** Opening TASK MATERIAL block **

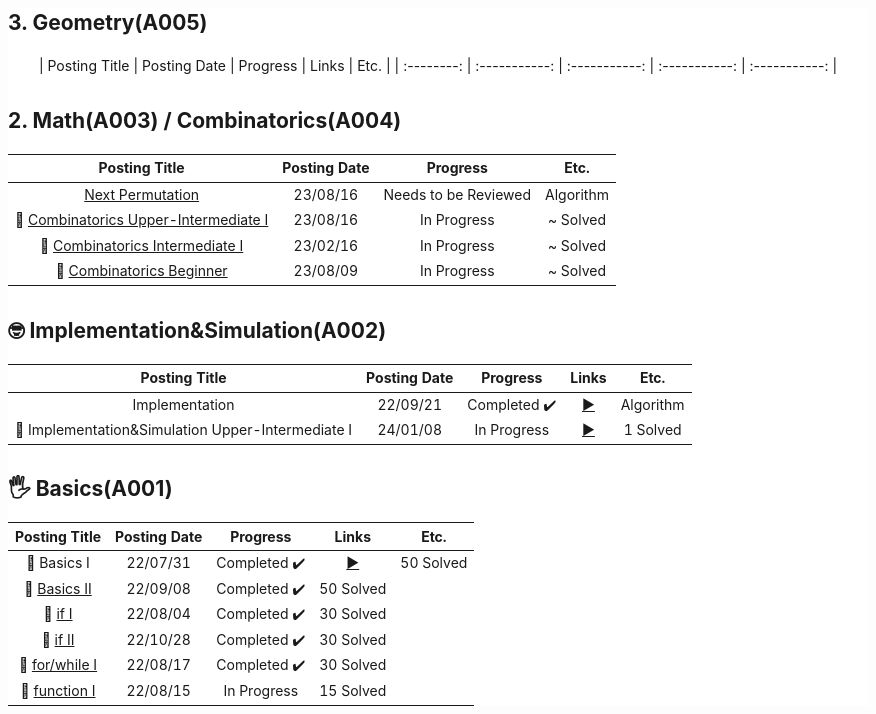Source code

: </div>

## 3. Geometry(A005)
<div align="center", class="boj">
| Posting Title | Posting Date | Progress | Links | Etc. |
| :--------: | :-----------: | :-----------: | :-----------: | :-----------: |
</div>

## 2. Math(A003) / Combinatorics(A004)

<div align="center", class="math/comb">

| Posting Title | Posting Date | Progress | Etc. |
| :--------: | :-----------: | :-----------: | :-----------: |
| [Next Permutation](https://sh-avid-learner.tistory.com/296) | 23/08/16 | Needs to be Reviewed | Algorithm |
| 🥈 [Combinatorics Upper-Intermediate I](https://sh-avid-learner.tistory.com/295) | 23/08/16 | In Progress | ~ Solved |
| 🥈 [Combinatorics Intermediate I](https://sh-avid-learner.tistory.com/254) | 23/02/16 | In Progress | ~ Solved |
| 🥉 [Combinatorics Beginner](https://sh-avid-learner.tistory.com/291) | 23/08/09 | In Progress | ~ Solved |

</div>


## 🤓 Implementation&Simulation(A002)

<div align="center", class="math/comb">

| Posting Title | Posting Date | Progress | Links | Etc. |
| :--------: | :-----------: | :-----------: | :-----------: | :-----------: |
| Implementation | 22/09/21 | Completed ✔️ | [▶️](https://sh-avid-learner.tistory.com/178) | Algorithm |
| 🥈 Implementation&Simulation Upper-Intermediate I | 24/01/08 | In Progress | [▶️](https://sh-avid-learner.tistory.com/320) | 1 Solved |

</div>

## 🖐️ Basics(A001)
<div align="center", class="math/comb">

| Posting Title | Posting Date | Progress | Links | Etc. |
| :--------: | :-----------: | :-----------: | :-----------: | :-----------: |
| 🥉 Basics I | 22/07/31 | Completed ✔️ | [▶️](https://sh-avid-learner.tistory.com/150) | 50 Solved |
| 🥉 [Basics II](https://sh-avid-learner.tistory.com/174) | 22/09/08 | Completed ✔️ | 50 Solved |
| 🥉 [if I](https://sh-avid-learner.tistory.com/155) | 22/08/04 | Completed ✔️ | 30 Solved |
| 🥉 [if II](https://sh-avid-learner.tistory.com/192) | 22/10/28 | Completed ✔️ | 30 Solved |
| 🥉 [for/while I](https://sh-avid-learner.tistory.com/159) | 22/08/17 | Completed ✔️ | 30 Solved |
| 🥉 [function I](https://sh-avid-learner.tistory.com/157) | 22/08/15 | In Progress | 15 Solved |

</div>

** Closing TASK MATERIAL block **
** Opening TASK MATERIAL block **

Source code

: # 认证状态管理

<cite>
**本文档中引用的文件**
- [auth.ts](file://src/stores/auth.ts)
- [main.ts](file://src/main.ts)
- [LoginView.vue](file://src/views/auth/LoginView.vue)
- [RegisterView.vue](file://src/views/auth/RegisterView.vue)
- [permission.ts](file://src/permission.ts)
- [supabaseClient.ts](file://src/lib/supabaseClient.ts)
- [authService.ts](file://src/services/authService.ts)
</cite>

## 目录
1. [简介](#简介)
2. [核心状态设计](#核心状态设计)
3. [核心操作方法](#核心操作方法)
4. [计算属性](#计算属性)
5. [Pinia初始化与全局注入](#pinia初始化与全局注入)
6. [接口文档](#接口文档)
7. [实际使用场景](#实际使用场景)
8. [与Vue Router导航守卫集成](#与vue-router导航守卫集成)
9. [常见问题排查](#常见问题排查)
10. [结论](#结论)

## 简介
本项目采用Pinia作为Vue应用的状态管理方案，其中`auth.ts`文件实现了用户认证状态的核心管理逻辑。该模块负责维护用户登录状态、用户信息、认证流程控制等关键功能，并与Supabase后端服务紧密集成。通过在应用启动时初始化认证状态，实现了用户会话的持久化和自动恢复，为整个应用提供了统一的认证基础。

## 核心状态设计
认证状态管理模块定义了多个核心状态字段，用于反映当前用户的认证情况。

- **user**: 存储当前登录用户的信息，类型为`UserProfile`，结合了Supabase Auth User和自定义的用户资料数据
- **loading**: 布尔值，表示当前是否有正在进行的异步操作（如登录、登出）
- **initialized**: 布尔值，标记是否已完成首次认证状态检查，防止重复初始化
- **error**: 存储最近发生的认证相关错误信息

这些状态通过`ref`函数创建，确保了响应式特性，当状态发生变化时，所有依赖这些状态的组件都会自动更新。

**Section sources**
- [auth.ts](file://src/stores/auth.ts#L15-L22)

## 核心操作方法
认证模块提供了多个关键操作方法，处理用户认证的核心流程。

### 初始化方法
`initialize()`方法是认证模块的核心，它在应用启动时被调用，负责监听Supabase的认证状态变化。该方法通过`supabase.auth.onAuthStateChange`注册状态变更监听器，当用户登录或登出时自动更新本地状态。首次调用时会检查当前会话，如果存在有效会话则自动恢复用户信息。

** Closing TASK MATERIAL block **

## INSTRUCTION
Copy here each line of the preceding records with "views" in it.

## SOLUTION
- [LoginView.vue](file://src/views/auth/LoginView.vue)
- [RegisterView.vue](file://src/views/auth/RegisterView.vue)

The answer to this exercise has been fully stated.